去除重复样本，使用平均值填充缺失值，进行标准化

请注意！

此功能推荐但非必须，若不手动进行预处理，AutoML会自动进行预设好的简单预处理

Remove duplicate samples, fill missing values with mean, standardize :param missing_method: Missing value filling strategy

Source code in function\preprocessing_simply.py

def preprocess_simplified(data_input, data_output, missing_method, has_labels=True):
    """
    Remove duplicate samples, fill missing values with mean, standardize
    :param missing_method: Missing value filling strategy
    """
    # Load data
    data = pd.read_csv(data_input)

    # Separate id and label
    id_data = data['id']
    X_data = data.drop(['id', 'label'], axis=1)

    if has_labels:
        y_data = data['label']
    else:
        y_data = None

    # Initialize Preprocessor
    preprocessor = SimplifiedPreprocessing(missing_method=missing_method)

    # Fit and transform
    preprocessor.fit(X_data)
    processed_X = preprocessor.transform(X_data)

    # Concatenate id_data, processed_X and y_data
    if y_data is not None:
        merged_data = pd.concat([id_data, processed_X, y_data], axis=1)
    else:
        merged_data = pd.concat([id_data, processed_X], axis=1)

    # Save to csv
    merged_data.to_csv(data_output, index=False)

4. 数据集平衡

可选功能，使用欠采样等方式对数据集进行平衡，使各个分类的样本尽可能均衡

请注意！

此功能推荐但非必须，若不手动进行，AutoML不会自动平衡数据
若不平衡现象严重，会影响所得模型的性能

请注意！

请小心使用此功能，数据集的平衡策略与程度会大幅影响所训练的模型的性能

Perform under-sampling on the input data using specified techniques.

Parameters:

Name	Type	Description	Default
`data_input`	`str`	Path to the input data file.	required
`data_output`	`str`	Path to the output file to save the balanced data.	required
`mode`	`int`	Mode to determine the under-sampling technique to apply.
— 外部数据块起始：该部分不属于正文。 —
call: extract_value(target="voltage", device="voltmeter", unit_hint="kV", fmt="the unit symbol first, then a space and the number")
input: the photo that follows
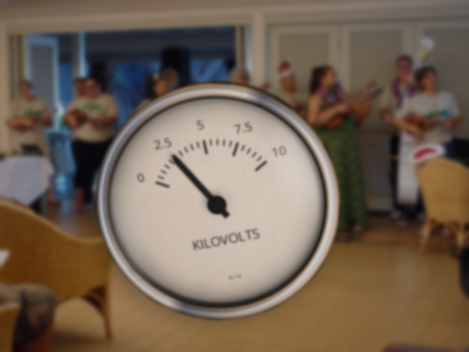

Default is 0.	`0`
`**kwargs`		Additional keyword arguments for the RepeatedEditedNearestNeighbours.	`{}`

Returns:

Type	Description
	None

Source code in function\under_sampling.py

def under_sampling(data_input, data_output, mode=0, **kwargs):
    """
    Perform under-sampling on the input data using specified techniques.

    Args:
        data_input (str): Path to the input data file.
        data_output (str): Path to the output file to save the balanced data.
        mode (int): Mode to determine the under-sampling technique to apply. Default is 0.
        **kwargs: Additional keyword arguments for the RepeatedEditedNearestNeighbours.

    Returns:
        None
    """
    # Load data
    df = pd.read_csv(data_input)

    X = df.drop(['id', 'label'], axis=1)
    y = df['label']

    # Print original data distribution
    print("Original data distribution: ", sorted(Counter(y).items()))

    tks = TomekLinks()

    if mode == 0:
        renn_mode_0 = RepeatedEditedNearestNeighbours(**kwargs)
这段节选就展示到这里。